Monday, June 15, 2020

Gratitude Monday: candor and yoga


During my weekly one-to-one with my manager last week, we were discussing the user testing I’m meant to be running on a new application that has been built in paranoid secrecy for the past six months by Engineering. There’s a long, shaggy story associated with this, but essentially this whole thing has been run by a guy whose company we acquired last year; he’s been given carte blanche to develop it, and it turns out he holds no truck with either product roadmaps or product managers.

I expect he feels both things cramp his legend-in-his-own-mind style.

We—meaning product management—were first promised that we’d have a prototype for internal testing sometime in May. Then, faithfully, it was 1 June. Absolutely. On Tuesday, 2 June, at the weekly business unit meeting, our VP described the application and said internal testing would start “this week”. On Wednesday, 3 June—in reply to an email requesting some information—the engineering manager said that they were still cleaning things up and we’d move the internal testing to today, 15 June.

But on Friday, that date had changed yet again, and now we’re promised 22 June.

It’s like traveling in the desert and seeing that shimmering mirage, only to have it disappear as you get close to it.

And this is a product that’s supposed to launch the first week in August.

Well, from the beginning, Engineering as taken on Mr. Genius’s attitude that we don’t need no stinkin’ user tests (or product managers). Since March I’ve been met with deflections and delays as I try to build out a plan, accompanied by comments like, “we don’t want to put a lot of process around this.” And, as you might imagine, I find this off-putting, especially since we’ve worked well with the engineering manager for the nine months I’ve been there.

But the engineering director, whom I’ve given the epithet Foghorn Leghorn, has been a complete prick, not to put too fine a point upon it. Yes, he’s getting pressure from MG, but instead of manning up, he’s just been passing it on and amplifying it.
Okay, well, back to the chat with my manager. I was quasi zoning out when I caught something I wasn’t quite sure I’d heard correctly, so I asked him to repeat it. “Your obvious anger is not helping matters.”

“It comes through on the calls?”

“Oh, yes.”

“Is it my tone or my vocabulary?” (When I get pissed off my language moves into hifalutin sesquipedalian words and long, complex sentence structure.) Eh, he couldn’t think of an instance, but he said he’d clue me in the next time it happens.

### [RECORDED DATA]
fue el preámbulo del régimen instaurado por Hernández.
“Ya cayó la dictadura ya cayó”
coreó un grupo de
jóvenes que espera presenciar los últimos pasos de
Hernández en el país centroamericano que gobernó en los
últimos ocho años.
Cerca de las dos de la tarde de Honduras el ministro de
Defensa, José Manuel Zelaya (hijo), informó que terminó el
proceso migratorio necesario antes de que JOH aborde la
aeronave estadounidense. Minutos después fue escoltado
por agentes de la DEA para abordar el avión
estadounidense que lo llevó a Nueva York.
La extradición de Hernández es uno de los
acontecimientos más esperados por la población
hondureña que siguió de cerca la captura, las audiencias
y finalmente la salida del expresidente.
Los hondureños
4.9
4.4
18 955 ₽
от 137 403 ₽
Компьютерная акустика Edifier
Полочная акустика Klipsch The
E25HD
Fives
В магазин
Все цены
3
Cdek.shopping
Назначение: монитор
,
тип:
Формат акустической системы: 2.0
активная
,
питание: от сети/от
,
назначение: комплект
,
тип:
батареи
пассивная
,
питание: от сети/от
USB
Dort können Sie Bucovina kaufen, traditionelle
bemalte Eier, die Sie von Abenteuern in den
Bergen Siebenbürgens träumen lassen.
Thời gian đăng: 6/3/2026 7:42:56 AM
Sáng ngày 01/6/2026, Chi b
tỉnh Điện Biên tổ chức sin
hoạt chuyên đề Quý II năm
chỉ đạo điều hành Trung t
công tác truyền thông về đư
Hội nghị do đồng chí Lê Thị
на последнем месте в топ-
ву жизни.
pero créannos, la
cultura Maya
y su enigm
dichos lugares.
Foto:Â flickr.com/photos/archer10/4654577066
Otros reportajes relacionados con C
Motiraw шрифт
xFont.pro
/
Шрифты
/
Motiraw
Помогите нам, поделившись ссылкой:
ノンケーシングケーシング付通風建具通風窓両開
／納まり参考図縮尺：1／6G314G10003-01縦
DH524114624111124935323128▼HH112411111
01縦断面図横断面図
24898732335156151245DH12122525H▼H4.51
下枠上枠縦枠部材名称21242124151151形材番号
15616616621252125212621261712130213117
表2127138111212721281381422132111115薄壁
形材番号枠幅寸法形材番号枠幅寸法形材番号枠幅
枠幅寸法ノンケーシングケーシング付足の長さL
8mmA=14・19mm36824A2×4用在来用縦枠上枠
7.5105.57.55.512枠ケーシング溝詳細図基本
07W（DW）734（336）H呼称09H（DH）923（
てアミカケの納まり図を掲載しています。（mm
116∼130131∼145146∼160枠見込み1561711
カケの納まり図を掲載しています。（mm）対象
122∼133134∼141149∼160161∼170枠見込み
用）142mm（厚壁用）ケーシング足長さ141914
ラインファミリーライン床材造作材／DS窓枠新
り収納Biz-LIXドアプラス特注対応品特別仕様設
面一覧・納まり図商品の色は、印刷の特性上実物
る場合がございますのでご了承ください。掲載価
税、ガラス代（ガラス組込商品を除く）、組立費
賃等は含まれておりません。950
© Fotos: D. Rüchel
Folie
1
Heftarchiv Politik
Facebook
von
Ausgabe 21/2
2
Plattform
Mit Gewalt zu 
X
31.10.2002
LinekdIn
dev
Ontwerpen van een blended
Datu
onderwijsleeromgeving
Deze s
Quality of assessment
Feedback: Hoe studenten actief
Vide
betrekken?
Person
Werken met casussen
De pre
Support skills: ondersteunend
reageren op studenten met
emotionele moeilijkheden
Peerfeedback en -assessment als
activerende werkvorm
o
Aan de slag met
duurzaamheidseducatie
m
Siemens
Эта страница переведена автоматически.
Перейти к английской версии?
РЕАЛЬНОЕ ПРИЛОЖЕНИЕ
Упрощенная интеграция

### [EXERCISE INSTRUCTIONS]
A) Summarize the blog post in two sentences.
B) Answer these questions from the blog post:
(i) For how long has Engineering been building the new application in secrecy?
(ii) What epithet has the writer given the engineering director?
(iii) For how many months has the writer worked well with the engineering manager?

### [RESULTS IN ORDER]
A) The writer describes repeated delays in getting a prototype for internal testing of a new application that Engineering built under a man whose company was acquired last year: the date moved from May to 1 June, then to 15 June, then to 22 June, though the product is supposed to launch the first week in August. In a weekly one-to-one, the writer's manager said the writer's obvious anger was coming through on calls and not helping matters, and he said he would point it out the next time it happens.

B)
(i) For the past six months.
(ii) Foghorn Leghorn.
(iii) Nine months.